Where can business owners turn for help?
Julie Stanford: The problem we’ve got though, in business, is that people set up businesses. They then find that they can’t do all the work themselves so they need employees. Nobody taught them all those great skills that you need, the negotiation skills, the being clear, the understanding of the process. Nobody taught us that. We have to resort to, we don’t have to resort to it, but we do resort to woolly language because we’re embarrassed and we don’t really know the edges. We don’t know the legal position. I often, while doing this show, think about the poor, harassed business owner because I would, wouldn’t I? Having done it for so many years. There must be so many business owners who want to get it right, but they don’t know where to turn.
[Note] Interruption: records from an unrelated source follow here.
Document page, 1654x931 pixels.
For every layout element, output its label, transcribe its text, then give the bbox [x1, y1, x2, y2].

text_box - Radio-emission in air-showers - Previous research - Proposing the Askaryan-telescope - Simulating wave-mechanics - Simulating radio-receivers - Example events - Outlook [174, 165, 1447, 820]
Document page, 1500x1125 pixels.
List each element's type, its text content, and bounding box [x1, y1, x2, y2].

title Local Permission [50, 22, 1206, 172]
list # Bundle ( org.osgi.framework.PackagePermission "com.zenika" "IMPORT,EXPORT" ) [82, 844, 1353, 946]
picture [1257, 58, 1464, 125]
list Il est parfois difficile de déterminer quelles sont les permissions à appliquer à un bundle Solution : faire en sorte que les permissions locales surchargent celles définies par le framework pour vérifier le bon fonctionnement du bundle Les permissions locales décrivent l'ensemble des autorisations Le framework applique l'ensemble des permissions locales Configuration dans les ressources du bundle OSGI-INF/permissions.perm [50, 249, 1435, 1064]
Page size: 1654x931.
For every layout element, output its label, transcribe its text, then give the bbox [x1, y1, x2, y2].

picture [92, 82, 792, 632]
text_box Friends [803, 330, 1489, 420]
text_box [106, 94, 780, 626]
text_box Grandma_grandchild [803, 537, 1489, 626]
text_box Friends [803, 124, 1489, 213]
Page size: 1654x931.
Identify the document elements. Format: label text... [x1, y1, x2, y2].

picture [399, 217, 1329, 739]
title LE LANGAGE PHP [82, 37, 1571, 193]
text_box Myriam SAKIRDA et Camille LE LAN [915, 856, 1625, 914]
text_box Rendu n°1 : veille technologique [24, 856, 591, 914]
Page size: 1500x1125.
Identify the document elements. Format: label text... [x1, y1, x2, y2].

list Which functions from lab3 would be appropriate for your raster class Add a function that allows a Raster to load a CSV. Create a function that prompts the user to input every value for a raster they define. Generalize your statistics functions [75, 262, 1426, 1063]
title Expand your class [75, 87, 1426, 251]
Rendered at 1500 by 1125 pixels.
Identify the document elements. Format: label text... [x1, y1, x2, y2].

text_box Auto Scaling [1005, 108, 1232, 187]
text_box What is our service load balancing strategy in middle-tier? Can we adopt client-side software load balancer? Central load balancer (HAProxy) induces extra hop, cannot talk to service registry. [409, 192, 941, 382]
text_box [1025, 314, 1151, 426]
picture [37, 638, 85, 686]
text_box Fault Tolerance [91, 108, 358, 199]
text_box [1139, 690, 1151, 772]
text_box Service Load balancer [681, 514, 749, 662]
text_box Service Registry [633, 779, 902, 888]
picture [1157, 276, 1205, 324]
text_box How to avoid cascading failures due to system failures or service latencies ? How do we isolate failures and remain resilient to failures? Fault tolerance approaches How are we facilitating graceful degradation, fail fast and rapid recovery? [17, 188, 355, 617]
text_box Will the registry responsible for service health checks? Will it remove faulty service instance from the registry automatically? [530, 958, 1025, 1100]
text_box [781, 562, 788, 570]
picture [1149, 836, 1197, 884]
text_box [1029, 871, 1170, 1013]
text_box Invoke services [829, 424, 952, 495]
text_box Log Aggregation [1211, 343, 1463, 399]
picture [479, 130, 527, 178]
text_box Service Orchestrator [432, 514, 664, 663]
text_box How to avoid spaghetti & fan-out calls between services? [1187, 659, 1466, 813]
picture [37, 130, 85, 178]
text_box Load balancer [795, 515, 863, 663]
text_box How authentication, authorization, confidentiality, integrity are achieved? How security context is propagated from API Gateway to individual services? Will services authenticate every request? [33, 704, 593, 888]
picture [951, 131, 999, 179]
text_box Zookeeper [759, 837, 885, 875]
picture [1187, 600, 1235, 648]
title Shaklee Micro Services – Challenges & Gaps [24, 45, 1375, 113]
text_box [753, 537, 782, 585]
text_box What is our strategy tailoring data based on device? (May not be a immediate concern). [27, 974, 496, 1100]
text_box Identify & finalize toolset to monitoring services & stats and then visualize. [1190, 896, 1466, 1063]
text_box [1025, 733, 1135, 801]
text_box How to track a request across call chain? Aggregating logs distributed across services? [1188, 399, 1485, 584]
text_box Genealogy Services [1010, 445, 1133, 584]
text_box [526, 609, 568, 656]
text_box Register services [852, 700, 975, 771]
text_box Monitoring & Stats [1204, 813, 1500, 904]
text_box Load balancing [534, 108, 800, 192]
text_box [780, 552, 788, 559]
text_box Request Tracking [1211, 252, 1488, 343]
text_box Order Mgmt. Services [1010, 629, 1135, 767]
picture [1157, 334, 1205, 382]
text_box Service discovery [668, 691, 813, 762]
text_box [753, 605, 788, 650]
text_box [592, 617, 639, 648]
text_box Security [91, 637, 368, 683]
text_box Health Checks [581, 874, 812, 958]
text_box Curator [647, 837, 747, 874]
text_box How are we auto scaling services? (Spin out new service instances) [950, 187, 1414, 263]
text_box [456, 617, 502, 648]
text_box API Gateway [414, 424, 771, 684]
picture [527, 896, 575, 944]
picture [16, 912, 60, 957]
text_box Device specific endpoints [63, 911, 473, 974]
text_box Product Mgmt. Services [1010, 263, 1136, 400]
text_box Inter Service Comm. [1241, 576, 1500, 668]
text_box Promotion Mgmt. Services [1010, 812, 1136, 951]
We’re coming to the end of this part of the show, I’d really like it if you could just say where you would send a listener to to get rich information about the contract, about their responsibilities as an employer, about employees’ rights.
Matthew Penfold: For that hard-pressed employer, that’s created their own business, because they wanted to create their own wealth and be their own boss, et cetera, suddenly finds themself landed with this plethora of employment law, think about either taking on your own legal advisor. Having somebody on a call-off contract. Or get yourself along to some Acas training courses.
Julie Stanford: Excellent. Rebecca, as one of those specialists, I’m sure you have people ringing your up every day, either in a panic or thinking … And usually, probably, after the horse has bolted, or the employees bolted. What would you be saying would be a good way to really steer a path through this maze?
Rebecca Thornley-Gibson: Yes. Sometimes we are seen as a distress purchase, solicitors, because people come to us after they have got it wrong. What we’re much keener to do is help employers get it right. We will point them to Acas websites. We will point them to very good government websites. The BERR [now BIS] websites are excellent.
Julie Stanford: We’re going to cover next week, what happens when it all goes wrong and how you can deal with it. For now, thank you very much for coming in. This show was originally recorded for Business as Usual on Radio Reverb. I’m Julie Stanford. Thank you for listening to Essential Business Radio.